I can understand why. An enormous amount of their intellectual capital is tied up in proprietary formats ?~~ in particular Excel ?~~ that have been owned and controlled by a vendor for the last 20 or so years. StatoilHydro has literally had no way of getting at its own information, short of paying license fees to Microsoft. Recently the company has started to realize the enormity of the mistake it has made in not treating its information with the care and respect it deserves.

As he points out, they are of course not alone in having made this mistake, particularly if one includes other proprietary formats beyond Office, and other vendors than Microsoft.

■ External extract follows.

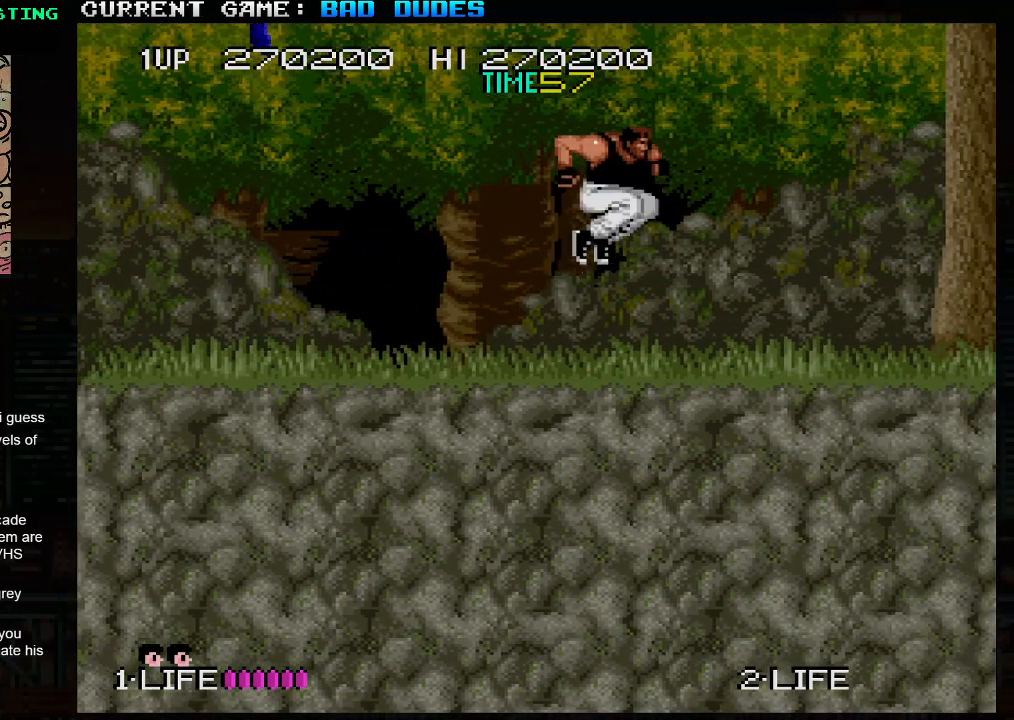
{"buttons": [], "left_stick": "center", "events": [[183, "left_stick", "center"]]}
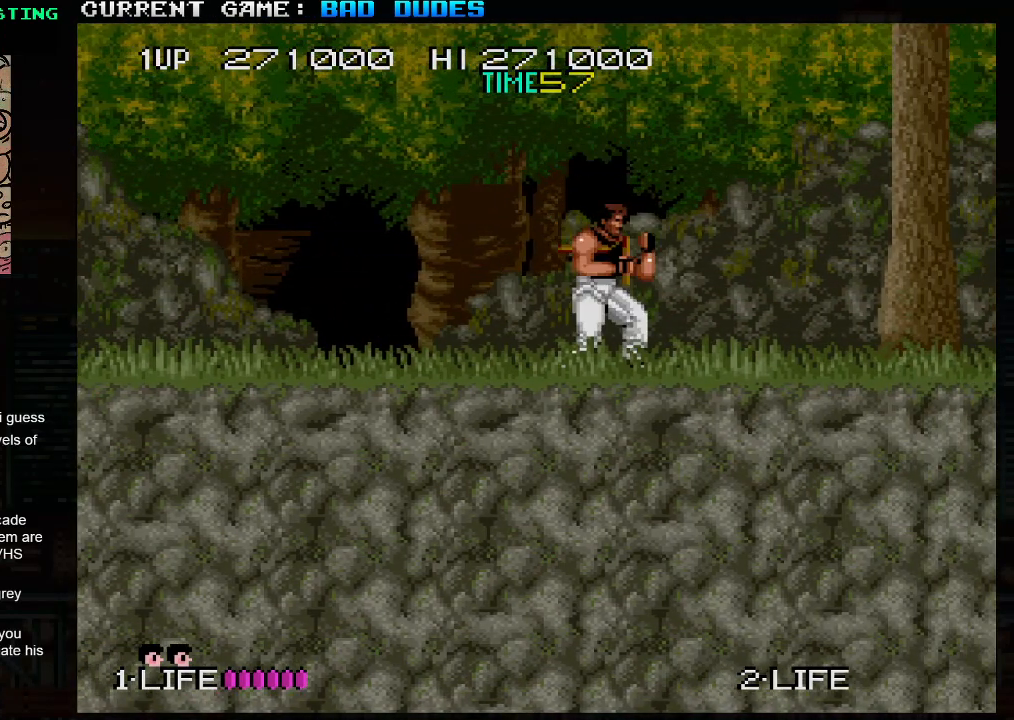
{"buttons": [], "left_stick": "center", "events": [[33, "left_stick", "left"], [183, "left_stick", "center"], [250, "SQUARE", "down"], [350, "SQUARE", "up"]]}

Several points occur to me:

  • It’s easy for me to feel superior and to lack interest in the problems of converting legacy data: I stopped using proprietary formats about twenty years ago, not very long after I had acquired a personal computer and gained the opportunity to start using them in the first place, and so with very few exceptions pretty much every piece of information I have created over my career is still readable. (A prospective collaboration did collapse once when at the end of a full-day meeting, as we were deciding who would draft what piece of the grant proposal, I asked what DTD we would be using, and my soon-to-be-former prospective collaborators said they had planned to be working in a proprietary word processor.) But feeling superior is not really a useful analysis of the situation.

Enrique: Are you saying that there are no proprietary data formats on mainframes? Whom are you trying to kid?

Me: No, but all my mainframe usage was on university mainframes; we don’t seem to have been able to afford any seriously proprietary software, at least any that was interesting to me. I was mostly doing document preparation, and later on database work. And for a while I maintained the terminal translation tables.

Enrique: The what?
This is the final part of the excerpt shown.